In a fiercely polarized America, the issue unites Republicans and Democrats. Recently, Turkel accompanied Ziba Murat, an American Uighur whose mother, Gulshan Abbas, is imprisoned in China, to meet President Biden. “He froze when he heard her story,” Turkel says. “He probably never expected to meet an American who has a family member in a concentration camp.”
Turkel is very aware of what the West’s response should be – hitting Beijing’s wallet and its reputation: “Public perception and economic interests – that’s the language the regime understands.” He believes that consumer and business activism, as we have seen in Russia, is crucial. Xinjiang produces about 20 percent of the world’s cotton, and estimates suggest that more than half a million Uighurs are forced to pick it. America, but not Europe, has banned imports of cotton from Xinjiang, and while many Western companies have vowed not to use it, German researchers claimed earlier this month that they found “unequivocal” evidence of cotton in clothing from Puma, Adidas and Hugo Boss, among other. All three companies refused to buy cotton from forced labor.

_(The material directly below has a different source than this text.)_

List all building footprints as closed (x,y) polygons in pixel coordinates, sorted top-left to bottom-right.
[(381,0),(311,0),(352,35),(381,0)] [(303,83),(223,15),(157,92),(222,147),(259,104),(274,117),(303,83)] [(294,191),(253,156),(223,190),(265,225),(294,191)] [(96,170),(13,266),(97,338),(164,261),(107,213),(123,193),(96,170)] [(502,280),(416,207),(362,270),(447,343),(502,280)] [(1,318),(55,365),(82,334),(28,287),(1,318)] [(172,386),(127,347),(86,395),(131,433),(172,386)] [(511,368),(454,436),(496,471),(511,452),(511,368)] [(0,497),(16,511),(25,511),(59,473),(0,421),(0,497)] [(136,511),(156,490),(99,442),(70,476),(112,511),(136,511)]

Withdrawing from the Chinese market with its 1.4 billion consumers is, of course, a far bigger wrench than withdrawing from Russia. “We have not had one company, one global brand, that said they would stop doing business in China because of China’s ongoing genocide against the Uighurs. None.” Turkel says that the responsibility lies with us, everyday buyers, to force brands to act.
“Consumer activism is necessary,” he insists. “You might think this is going to go away and fix itself. It is not. What we are dealing with is an industrial-scale concentration camp system, a modern, technologically-assisted genocide. Slavery. What part of it does not interest “The people of the free world? What more do they want to see in order to act? I do not understand it. It will never happen again, right now.”